About this exercise => In the data below, how many lines contain the string "round"? Give only the number.

Available records =>
◇ ◇ ◇ ◇
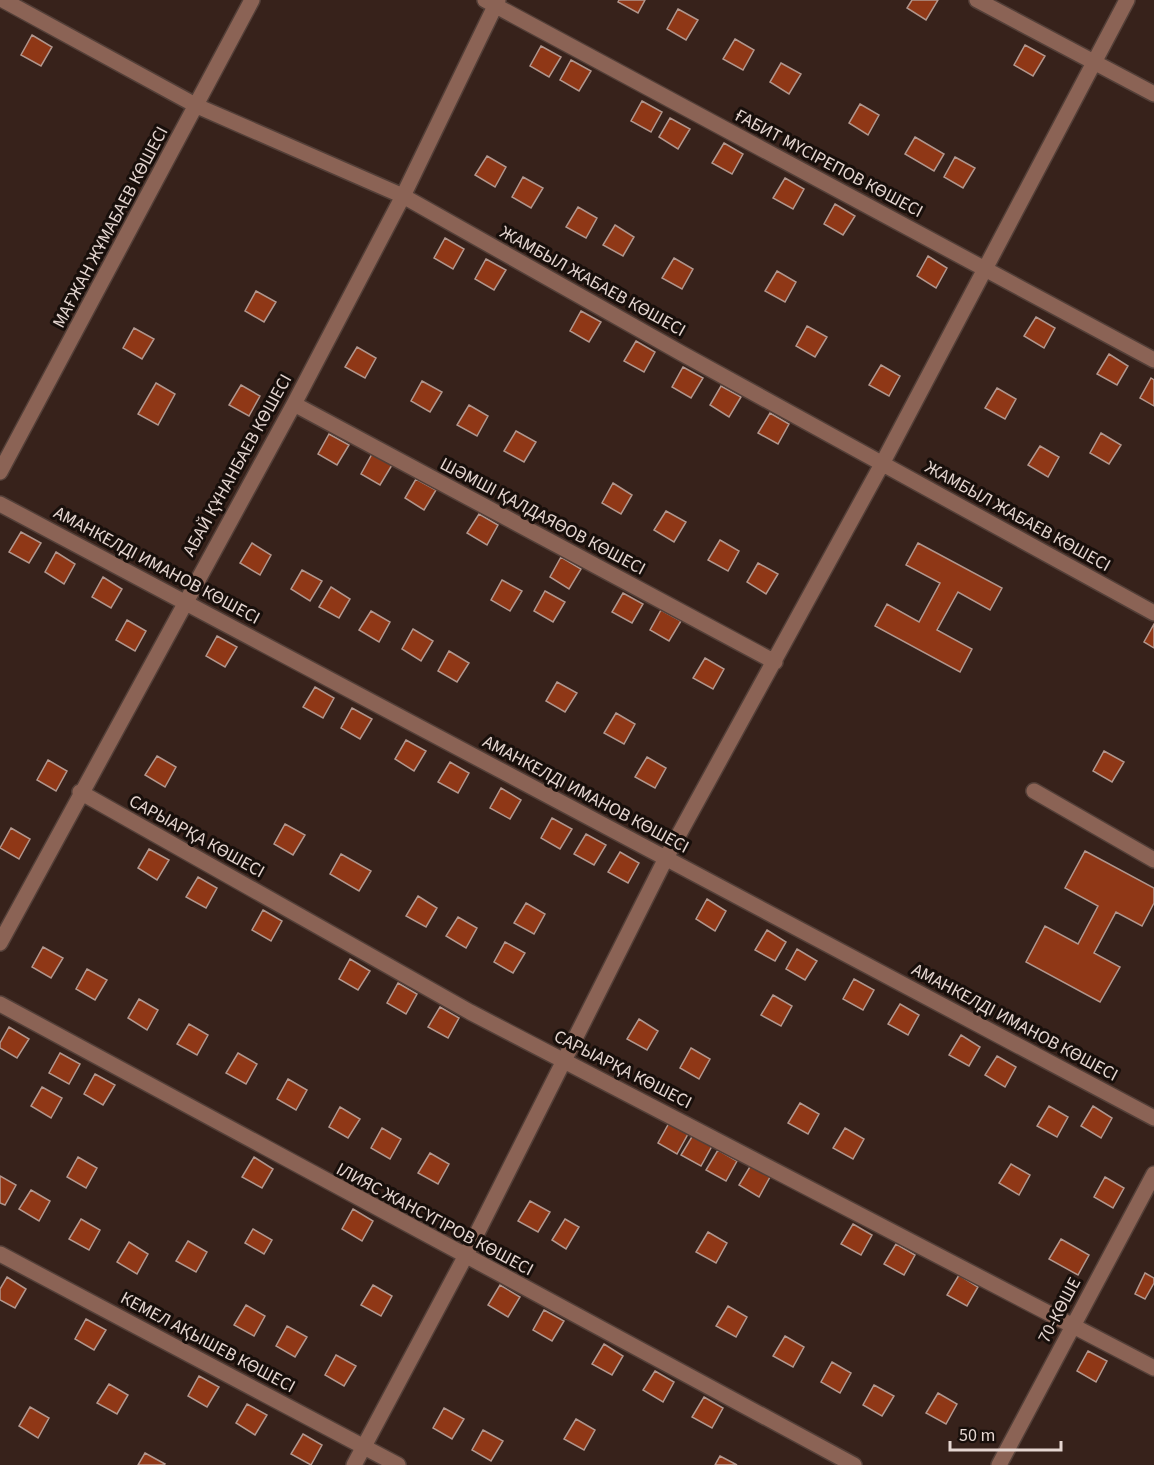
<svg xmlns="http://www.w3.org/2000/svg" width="1154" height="1465" viewBox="0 0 1154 1465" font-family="'Source Sans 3',sans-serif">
	<rect width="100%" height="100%" fill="#37221b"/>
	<path fill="#8f3716" stroke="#b1968d" stroke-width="1.5" d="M619,0H645L638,13L618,2Z
		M912,0H938L926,20L907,8Z
		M678,9L698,20L686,40L667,29Z
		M32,35L52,47L41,66L21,55Z
		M735,39L754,50L743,70L723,59Z
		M1025,45L1045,56L1033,76L1014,65Z
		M541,46L561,57L549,77L530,66Z
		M571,60L591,71L579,91L560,80Z
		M781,63L801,74L789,94L770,82Z
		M642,101L662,112L651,132L631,121Z
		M860,104L879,115L868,135L849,123Z
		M670,118L690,129L678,149L659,137Z
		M915,137L944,154L934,171L905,154Z
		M724,143L743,154L732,174L712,163Z
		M487,156L506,167L495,187L475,175Z
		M955,157L975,168L963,188L944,177Z
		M523,177L543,188L531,208L512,197Z
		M785,178L804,189L793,209L773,198Z
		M835,204L855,216L843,235L824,224Z
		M578,207L597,218L586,238L566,227Z
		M615,225L634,237L623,256L603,245Z
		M445,238L464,249L453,269L434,258Z
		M928,256L947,268L936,288L917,276Z
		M674,258L693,269L682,289L662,278Z
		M486,259L506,270L494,290L475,279Z
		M777,271L796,282L785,302L765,291Z
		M256,291L276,302L264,322L245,311Z
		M581,311L601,322L589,342L570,331Z
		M1036,317L1055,328L1044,348L1024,336Z
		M807,326L827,337L815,357L796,346Z
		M134,328L154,339L142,359L123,348Z
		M636,341L655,352L644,372L624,361Z
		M357,347L376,358L365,378L345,367Z
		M1109,354L1128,366L1117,385L1097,374Z
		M881,365L900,376L889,396L869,385Z
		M683,367L703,378L691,398L672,387Z
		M1151,378L1154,380V406L1140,398Z
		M422,381L442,392L430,412L411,401Z
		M156,383L175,394L158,425L138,414Z
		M241,385L260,396L249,416L229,405Z
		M721,386L741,397L729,417L710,405Z
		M997,388L1016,399L1005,419L985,408Z
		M469,405L488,416L477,436L457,425Z
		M770,413L789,424L778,444L758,433Z
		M516,431L536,442L524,462L504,451Z
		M1101,433L1121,445L1109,464L1090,453Z
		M329,434L349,445L337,465L318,454Z
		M1040,446L1059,457L1048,477L1028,465Z
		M372,454L392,465L380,485L361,474Z
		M416,479L436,490L424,510L405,498Z
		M613,483L632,495L621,514L602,503Z
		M666,511L686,522L674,542L654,530Z
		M479,514L498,525L487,545L467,533Z
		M21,532L41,543L29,563L9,552Z
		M720,540L739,551L728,571L708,560Z
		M252,543L271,555L260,575L240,563Z
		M918,543L1002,588L990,610L958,592L937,630L972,649L960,672L875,626L887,604L919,622L940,583L906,565Z
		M56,552L75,564L64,584L45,572Z
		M561,557L581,569L569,589L550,577Z
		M758,563L778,574L766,594L747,582Z
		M302,570L322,581L310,601L291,589Z
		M103,577L122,589L111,608L92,597Z
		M502,580L522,591L510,611L491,600Z
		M331,587L350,599L339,618L319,607Z
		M545,591L565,602L553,622L534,611Z
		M623,593L643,604L632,623L612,612Z
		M661,610L681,621L669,641L650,630Z
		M371,611L390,622L379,642L359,630Z
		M127,620L146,631L135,651L116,640Z
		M1154,624V648L1144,642Z
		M413,629L433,641L421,661L402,649Z
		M217,636L237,647L225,667L206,656Z
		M449,651L469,663L457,682L438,671Z
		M705,658L724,669L713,689L693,678Z
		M557,682L577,693L565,712L546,701Z
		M315,687L334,698L323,718L303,707Z
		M352,708L372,719L360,739L341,728Z
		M616,713L635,724L624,744L604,733Z
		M406,740L426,751L414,771L395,759Z
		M1104,751L1124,762L1112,782L1093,771Z
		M157,756L176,767L165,787L145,775Z
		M647,757L666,768L655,788L635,777Z
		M48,760L67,771L56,791L37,780Z
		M450,762L469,773L458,793L438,782Z
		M501,788L521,800L510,819L490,808Z
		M552,818L572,829L560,849L541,838Z
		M285,824L305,835L293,855L274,844Z
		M11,828L30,839L19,859L0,848Z
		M586,834L606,845L594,865L574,854Z
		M149,849L169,860L157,880L138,868Z
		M1085,851L1154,888V903L1142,926L1116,912L1094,953L1120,967L1100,1002L1026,962L1045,926L1078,944L1098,906L1065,888Z
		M620,852L639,863L628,883L608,872Z
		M341,854L371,871L359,891L330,874Z
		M198,877L217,888L206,908L186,897Z
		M418,896L437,908L426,927L406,916Z
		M707,899L726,911L715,931L696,919Z
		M526,903L545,914L534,934L514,923Z
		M263,910L282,921L271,941L252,930Z
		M458,917L477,928L466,948L446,936Z
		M767,930L786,942L775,961L755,950Z
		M505,942L525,953L513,973L494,962Z
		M43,947L63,958L51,978L32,967Z
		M797,949L817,961L805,980L786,969Z
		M350,959L370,971L358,990L339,979Z
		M87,969L107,980L95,1000L76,989Z
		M854,979L874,990L863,1010L843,999Z
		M398,983L417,994L406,1014L387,1003Z
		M773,995L792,1006L781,1026L761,1015Z
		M139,999L158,1010L147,1030L128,1018Z
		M900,1004L919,1015L908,1035L888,1024Z
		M440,1007L459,1018L448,1038L428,1027Z
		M639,1019L658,1031L647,1050L627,1039Z
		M189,1024L208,1035L197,1055L177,1044Z
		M9,1027L29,1039L17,1058L0,1048V1043Z
		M961,1035L980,1047L969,1066L949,1055Z
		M691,1048L710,1059L699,1079L680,1068Z
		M60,1053L80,1064L69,1084L49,1073Z
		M238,1053L257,1064L246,1084L226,1073Z
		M997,1056L1016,1067L1005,1087L985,1075Z
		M95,1074L115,1085L103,1105L84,1094Z
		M288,1079L307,1090L296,1110L277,1099Z
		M42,1087L62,1098L51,1118L31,1106Z
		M800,1103L819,1114L808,1134L788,1123Z
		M1049,1106L1068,1117L1057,1137L1037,1126Z
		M1093,1106L1112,1118L1101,1138L1081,1126Z
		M340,1107L360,1119L348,1138L329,1127Z
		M669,1123L688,1134L677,1154L658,1143Z
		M382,1128L401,1139L390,1159L371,1148Z
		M845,1128L864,1139L853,1159L833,1148Z
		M693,1135L712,1146L701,1166L681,1155Z
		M718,1150L737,1161L726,1181L706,1170Z
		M430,1153L449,1164L438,1184L418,1173Z
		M78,1157L97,1168L86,1188L67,1177Z
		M254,1157L273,1169L262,1188L242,1177Z
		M1011,1164L1030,1175L1019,1195L999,1183Z
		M751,1165L770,1177L759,1197L739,1185Z
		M0,1176L16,1185L5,1205L0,1203Z
		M1105,1177L1124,1188L1113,1208L1094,1197Z
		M31,1190L50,1201L39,1221L19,1209Z
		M530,1201L550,1212L538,1232L518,1221Z
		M353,1209L373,1221L362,1241L342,1229Z
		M81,1219L100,1230L89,1250L69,1239Z
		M565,1219L579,1227L566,1249L552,1240Z
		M853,1224L872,1235L861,1255L841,1244Z
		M253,1229L272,1240L264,1254L245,1243Z
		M708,1232L727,1243L716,1263L696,1252Z
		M1061,1239L1089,1255L1078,1275L1049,1259Z
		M188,1241L207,1252L196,1272L176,1261Z
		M129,1242L148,1254L137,1274L117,1262Z
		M896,1244L915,1255L904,1275L884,1264Z
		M1145,1273L1154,1278V1283L1145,1299L1135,1294Z
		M959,1275L978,1287L967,1306L947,1295Z
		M7,1277L26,1289L15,1308L0,1300V1289Z
		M373,1285L392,1296L381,1316L361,1305Z
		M500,1285L520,1297L508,1317L488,1305Z
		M246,1305L265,1316L254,1336L234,1325Z
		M728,1306L747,1317L736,1337L716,1326Z
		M544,1310L564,1321L552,1341L533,1330Z
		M86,1319L106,1330L94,1350L75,1339Z
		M287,1326L307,1337L295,1357L276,1346Z
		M785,1336L804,1347L793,1367L773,1356Z
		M604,1344L623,1356L612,1375L592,1364Z
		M1088,1351L1107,1361L1096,1382L1077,1371Z
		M336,1355L356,1366L344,1386L325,1375Z
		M832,1362L851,1373L840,1393L821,1382Z
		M655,1371L674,1382L663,1402L643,1390Z
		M199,1376L219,1387L207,1407L188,1396Z
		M109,1384L128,1395L117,1414L97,1403Z
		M874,1385L894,1396L882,1416L863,1405Z
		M938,1393L957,1404L946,1424L926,1413Z
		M704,1397L723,1408L712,1428L692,1417Z
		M247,1404L267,1415L255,1435L236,1423Z
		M30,1407L49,1418L38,1438L19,1426Z
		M444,1408L464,1419L452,1439L433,1428Z
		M576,1419L595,1430L584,1450L564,1439Z
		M483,1430L503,1441L491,1461L472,1450Z
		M303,1434L322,1445L311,1465L291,1454Z
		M145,1453L165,1464L164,1465H138Z
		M720,1456L737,1465H715Z"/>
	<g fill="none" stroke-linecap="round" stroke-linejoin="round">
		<defs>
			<path id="minor" d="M3,0L197,106L403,196L681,353L1154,613
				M485,0L1154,360
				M977,0L1154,94
				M294,404L775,662
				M0,472L252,0
				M0,504L1154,1118
				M1034,791L1154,860
				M80,792L470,1012L1154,1368
				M0,943L294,404L403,196L498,0
				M0,1004L854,1465
				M0,1254L398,1465
				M354,1465L465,1257L666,858L882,464L1127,0
				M999,1465L1154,1174"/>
		</defs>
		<use href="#minor" stroke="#533f38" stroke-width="18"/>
		<use href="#minor" stroke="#8b6355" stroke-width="15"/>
	</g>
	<g text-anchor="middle" stroke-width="6" stroke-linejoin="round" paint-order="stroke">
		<g font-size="18" fill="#e5d6d1" stroke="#180f0b">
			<text transform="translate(829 163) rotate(28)" y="6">ҒАБИТ МҮСІРЕПОВ КӨШЕСІ</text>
			<text transform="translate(110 227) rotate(-62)" y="6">МАҒЖАН ЖҰМАБАЕВ КӨШЕСІ</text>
			<text transform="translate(593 281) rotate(29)" y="6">ЖАМБЫЛ ЖАБАЕВ КӨШЕСІ</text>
			<text transform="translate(237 465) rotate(-61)" y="6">АБАЙ ҚҰНАНБАЕВ КӨШЕСІ</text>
			<text transform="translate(543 516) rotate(28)" y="6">ШӘМШІ ҚАЛДАЯӨОВ КӨШЕСІ</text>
			<text transform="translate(1018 516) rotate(29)" y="6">ЖАМБЫЛ ЖАБАЕВ КӨШЕСІ</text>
			<text transform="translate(157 565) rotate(28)" y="6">АМАНКЕЛДІ ИМАНОВ КӨШЕСІ</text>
			<text transform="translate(586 794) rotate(28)" y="6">АМАНКЕЛДІ ИМАНОВ КӨШЕСІ</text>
			<text transform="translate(197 836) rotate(29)" y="6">САРЫАРҚА КӨШЕСІ</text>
			<text transform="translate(1015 1022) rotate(28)" y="6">АМАНКЕЛДІ ИМАНОВ КӨШЕСІ</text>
			<text transform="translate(623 1069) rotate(27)" y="6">САРЫАРҚА КӨШЕСІ</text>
			<text transform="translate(435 1219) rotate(28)" y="6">ІЛИЯС ЖАНСҮГІРОВ КӨШЕСІ</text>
			<text transform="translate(1059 1310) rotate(-62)" y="6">70-КӨШЕ</text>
			<text transform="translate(208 1342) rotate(28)" y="6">КЕМЕЛ АҚЫШЕВ КӨШЕСІ</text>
		</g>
	</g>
	<path d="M950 1441v9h111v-9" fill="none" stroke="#e5d6d1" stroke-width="3"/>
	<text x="959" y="1441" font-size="18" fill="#e5d6d1" stroke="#180f0b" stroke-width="4.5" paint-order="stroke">50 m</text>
</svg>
◇ ◇ ◇ ◇
Solution below => 2